John Fetterman Wins on Vibes

The 6-foot-8 goateed Senate candidate prevailed in the Democratic primary less on the strength of detailed policy proposals than on vibes.

John Fetterman
Michael M. Santiago / Getty

About the author: David A. Graham is a staff writer at The Atlantic.

Even if you don’t know a single policy he supports, chances are good that you know what John Fetterman looks like. Pennsylvania’s lieutenant governor is larger than life at 6 foot 8, distinctively bald with a salt-and-pepper goatee, and draped in a baggy shirt or hoodie.
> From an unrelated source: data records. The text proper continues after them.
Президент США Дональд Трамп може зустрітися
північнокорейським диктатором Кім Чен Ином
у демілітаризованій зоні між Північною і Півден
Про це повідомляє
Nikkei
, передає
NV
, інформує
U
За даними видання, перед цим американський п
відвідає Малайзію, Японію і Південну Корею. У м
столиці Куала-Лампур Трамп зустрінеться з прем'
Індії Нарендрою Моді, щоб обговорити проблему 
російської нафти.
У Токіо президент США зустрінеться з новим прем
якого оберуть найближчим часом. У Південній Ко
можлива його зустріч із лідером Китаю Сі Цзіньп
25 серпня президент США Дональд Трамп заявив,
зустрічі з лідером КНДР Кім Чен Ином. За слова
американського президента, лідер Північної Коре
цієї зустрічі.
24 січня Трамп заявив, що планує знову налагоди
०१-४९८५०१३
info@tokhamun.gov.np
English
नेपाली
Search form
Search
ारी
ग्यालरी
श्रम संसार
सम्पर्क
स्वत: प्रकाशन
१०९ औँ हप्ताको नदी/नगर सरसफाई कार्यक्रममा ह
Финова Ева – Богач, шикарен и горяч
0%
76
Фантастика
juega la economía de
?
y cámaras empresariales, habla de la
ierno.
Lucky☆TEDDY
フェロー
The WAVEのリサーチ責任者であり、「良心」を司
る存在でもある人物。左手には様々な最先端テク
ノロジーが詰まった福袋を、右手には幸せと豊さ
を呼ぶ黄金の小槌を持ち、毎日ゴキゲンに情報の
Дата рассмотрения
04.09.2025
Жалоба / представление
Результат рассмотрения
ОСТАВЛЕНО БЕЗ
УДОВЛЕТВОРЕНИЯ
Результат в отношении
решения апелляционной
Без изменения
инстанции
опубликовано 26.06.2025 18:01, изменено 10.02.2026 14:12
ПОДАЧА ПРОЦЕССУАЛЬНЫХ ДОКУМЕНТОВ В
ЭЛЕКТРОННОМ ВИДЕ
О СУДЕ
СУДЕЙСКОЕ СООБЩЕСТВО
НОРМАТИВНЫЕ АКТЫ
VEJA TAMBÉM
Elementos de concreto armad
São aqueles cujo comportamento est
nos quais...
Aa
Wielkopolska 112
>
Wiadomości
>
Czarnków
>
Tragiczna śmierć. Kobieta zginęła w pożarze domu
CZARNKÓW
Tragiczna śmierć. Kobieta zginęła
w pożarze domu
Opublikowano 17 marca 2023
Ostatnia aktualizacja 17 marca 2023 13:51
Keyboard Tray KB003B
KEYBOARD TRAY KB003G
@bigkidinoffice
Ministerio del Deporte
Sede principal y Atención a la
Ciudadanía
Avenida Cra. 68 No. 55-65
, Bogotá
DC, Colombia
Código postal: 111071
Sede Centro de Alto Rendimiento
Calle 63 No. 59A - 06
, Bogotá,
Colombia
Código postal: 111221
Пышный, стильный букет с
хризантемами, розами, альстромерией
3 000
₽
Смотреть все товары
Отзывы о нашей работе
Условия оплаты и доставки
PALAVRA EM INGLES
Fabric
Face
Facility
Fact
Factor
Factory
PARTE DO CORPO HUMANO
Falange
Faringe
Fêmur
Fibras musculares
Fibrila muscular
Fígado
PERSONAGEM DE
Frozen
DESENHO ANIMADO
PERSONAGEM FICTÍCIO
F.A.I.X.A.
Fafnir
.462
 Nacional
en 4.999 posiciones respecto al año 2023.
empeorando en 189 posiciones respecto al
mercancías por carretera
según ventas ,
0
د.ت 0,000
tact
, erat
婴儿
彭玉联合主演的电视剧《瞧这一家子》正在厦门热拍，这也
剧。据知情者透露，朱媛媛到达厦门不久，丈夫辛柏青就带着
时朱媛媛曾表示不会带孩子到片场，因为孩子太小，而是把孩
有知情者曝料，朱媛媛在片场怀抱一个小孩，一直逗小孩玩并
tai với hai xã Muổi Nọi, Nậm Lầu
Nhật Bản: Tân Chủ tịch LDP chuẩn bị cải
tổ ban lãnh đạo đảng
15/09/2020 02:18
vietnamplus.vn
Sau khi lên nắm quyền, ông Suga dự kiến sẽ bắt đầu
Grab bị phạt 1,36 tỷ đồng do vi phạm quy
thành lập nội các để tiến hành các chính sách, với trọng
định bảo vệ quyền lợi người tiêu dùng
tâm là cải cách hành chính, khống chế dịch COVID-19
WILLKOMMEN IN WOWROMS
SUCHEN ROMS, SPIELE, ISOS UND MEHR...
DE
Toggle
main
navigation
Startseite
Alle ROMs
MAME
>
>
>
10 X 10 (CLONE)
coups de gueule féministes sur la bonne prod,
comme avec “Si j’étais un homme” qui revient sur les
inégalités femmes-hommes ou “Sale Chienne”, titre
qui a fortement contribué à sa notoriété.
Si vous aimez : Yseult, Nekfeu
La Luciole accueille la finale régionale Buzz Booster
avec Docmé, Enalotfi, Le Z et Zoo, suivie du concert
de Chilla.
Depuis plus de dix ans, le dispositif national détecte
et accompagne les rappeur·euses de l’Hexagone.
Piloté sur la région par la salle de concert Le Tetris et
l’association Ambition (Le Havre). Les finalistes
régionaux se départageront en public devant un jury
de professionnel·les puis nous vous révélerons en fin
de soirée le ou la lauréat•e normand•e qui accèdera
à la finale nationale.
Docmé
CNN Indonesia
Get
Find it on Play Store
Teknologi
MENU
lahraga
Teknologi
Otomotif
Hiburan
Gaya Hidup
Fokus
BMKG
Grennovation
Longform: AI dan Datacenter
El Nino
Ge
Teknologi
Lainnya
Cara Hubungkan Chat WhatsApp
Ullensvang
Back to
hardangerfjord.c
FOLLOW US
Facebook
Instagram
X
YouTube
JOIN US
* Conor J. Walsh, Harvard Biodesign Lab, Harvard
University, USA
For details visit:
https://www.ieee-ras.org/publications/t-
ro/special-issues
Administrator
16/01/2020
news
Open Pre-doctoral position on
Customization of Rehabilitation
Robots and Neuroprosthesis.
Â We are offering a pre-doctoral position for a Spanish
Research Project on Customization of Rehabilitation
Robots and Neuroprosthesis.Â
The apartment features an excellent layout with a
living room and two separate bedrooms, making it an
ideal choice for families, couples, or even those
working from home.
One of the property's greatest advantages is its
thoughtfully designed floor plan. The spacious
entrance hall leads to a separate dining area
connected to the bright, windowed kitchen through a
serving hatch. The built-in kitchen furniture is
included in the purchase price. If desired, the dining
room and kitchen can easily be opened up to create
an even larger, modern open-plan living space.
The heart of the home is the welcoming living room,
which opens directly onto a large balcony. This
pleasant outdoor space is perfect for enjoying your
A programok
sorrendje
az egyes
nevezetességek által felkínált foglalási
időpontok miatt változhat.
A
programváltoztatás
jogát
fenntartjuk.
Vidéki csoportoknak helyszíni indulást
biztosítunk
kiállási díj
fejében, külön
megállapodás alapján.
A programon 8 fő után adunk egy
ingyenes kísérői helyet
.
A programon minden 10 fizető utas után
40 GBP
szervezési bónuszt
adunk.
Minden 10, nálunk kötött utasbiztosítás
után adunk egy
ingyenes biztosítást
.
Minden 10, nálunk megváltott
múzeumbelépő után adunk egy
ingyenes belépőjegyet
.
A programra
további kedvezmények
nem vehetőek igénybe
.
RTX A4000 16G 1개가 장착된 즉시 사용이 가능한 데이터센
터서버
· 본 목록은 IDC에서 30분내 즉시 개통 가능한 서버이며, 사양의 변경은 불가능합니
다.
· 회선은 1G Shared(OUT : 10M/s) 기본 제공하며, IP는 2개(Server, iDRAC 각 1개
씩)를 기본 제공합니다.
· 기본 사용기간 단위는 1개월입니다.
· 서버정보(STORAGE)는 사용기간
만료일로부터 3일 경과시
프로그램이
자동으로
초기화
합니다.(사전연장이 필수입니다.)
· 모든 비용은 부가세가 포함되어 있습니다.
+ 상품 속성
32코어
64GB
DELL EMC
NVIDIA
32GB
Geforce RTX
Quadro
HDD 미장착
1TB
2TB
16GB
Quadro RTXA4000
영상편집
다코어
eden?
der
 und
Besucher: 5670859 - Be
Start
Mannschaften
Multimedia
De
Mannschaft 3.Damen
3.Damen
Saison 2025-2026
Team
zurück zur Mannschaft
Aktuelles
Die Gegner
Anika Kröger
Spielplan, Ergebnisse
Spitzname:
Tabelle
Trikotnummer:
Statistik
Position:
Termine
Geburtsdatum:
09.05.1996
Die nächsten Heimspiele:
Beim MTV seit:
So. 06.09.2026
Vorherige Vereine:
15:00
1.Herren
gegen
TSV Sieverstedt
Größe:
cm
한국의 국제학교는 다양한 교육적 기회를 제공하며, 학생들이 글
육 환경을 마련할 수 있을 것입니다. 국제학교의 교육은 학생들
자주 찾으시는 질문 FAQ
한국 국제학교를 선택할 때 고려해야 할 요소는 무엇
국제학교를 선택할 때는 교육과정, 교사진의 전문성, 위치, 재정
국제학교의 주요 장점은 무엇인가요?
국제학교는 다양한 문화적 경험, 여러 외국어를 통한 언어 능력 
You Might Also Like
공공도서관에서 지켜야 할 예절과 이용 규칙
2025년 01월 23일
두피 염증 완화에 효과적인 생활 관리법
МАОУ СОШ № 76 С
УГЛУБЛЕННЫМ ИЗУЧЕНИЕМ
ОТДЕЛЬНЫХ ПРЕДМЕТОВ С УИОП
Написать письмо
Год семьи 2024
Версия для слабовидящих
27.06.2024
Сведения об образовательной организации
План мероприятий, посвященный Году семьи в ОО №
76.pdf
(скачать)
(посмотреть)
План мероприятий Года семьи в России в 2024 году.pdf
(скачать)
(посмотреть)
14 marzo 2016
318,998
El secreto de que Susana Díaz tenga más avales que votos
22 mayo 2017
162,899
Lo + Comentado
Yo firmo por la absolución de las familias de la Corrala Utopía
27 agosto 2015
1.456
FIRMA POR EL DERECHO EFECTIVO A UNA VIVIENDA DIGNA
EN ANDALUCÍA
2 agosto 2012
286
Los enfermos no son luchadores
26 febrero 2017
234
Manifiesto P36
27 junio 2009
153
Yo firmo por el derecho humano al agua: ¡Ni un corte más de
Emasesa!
Oh, and he’s a shorts guy too.

Fetterman easily won today’s Democratic primary for U.S. Senate, and will run in November in a race that could decide control of the chamber. (He experienced a stroke on Friday but says he is expected to make a full recovery.) Some people consider it distasteful to focus on a candidate’s aesthetics over their message, but in Fetterman’s case, aesthetics is part of the message, and the message has resonated with Keystone State voters.

His success comes in part because many voters are attracted to candidates more by “vibes” than by detailed policy platforms. Looking and sounding like a Yinzer roughneck is handy when many of the voters you need to win do too.

Fetterman’s most serious opponent was Conor Lamb, a U.S. House member and well-liked moderate. At the outset, this primary was expected to be a proxy fight between two visions of the Democratic Party’s future. Instead, Fetterman romped, winning by double digits.

The campaign has been a study in the power of vibes. Lamb seems like a candidate created in a Democratic Senatorial Campaign Committee lab: He’s young, Kennedy-handsome, a Marine and former federal prosecutor who looks born to wear suits. By contrast, Fetterman looks like he was hacked together from spare parts in an oil-streaked Pittsburgh chopper garage.

He wasn’t. Although Fetterman notes that his parents started out poor, his father became a wealthy businessman. He has a master’s degree from Harvard’s Kennedy School, as well as an M.B.A. This isn’t to say that Fetterman’s a phony—he points to a friend’s death in a car accident as setting him on a new path when he was in his 20s—but to the extent that he’s a Yinzer roughneck, he was made and not born to it.

Fetterman is clearly more liberal than Lamb. (A third major candidate, state Senator Malcolm Kenyatta, came in behind Lamb.) He backed Bernie Sanders in 2016 and supports a more progressive slate of policies than Lamb, a consummate moderate. He’s been circumspect about how he conveys that, though: He loudly protested when a pro-Lamb ad claimed, falsely, that he had described himself as a Democratic socialist, and a New York Times reporter heard him demur when a voter buzzed that he could be a Squad member.

Meanwhile, he has a chance to reach voters who wouldn’t typically vote for a Democrat. He is testing the idea that leftist candidates can win non-leftist voters with the right aesthetics and a platform of “workers, wages, weed.” Marijuana legalization, though not popular with elected Republicans, is popular with Republican voters. And in a recent focus group of Donald Trump voters, some even said they’d consider voting for Fetterman.

This visceral appeal is something Fetterman shares with Trump. During the 2016 campaign, many voters would tell me that they didn’t like the things Trump said or the policies he backed, but they felt that he called it as he saw it. (As it turned out, he became a historically dishonest president.) And Trump was hardly the first candidate to benefit from a split between his persona and his policies. In 2008, Barack Obama managed to become a heartthrob to young and progressive voters even though his actual platform was studiously moderate.

This sword has two edges. Sometimes a candidate’s persona repels voters who might otherwise support his or her policy agenda. The technocratic administrative whiz Jerry Brown’s lifelong ambition to become president was derailed in part by the impression some voters formed of him as a hippy-dippy “Governor Moonbeam.” (It might, however, have helped him dominate liberal California politics while pursuing a centrist, pragmatic course.) Many voters were apparently convinced that Hillary Clinton was a wild-eyed feminist radical, even though her policies and personality pointed to moderation.

Which side of the blade Fetterman gets in the general election remains to be seen. The Republican race is still too close to call, but a matchup with either Mehmet Oz, the physician turned television quack, or David McCormick, a former hedge-fund CEO, would seem to play to Fetterman’s strengths—or perhaps to his vibes.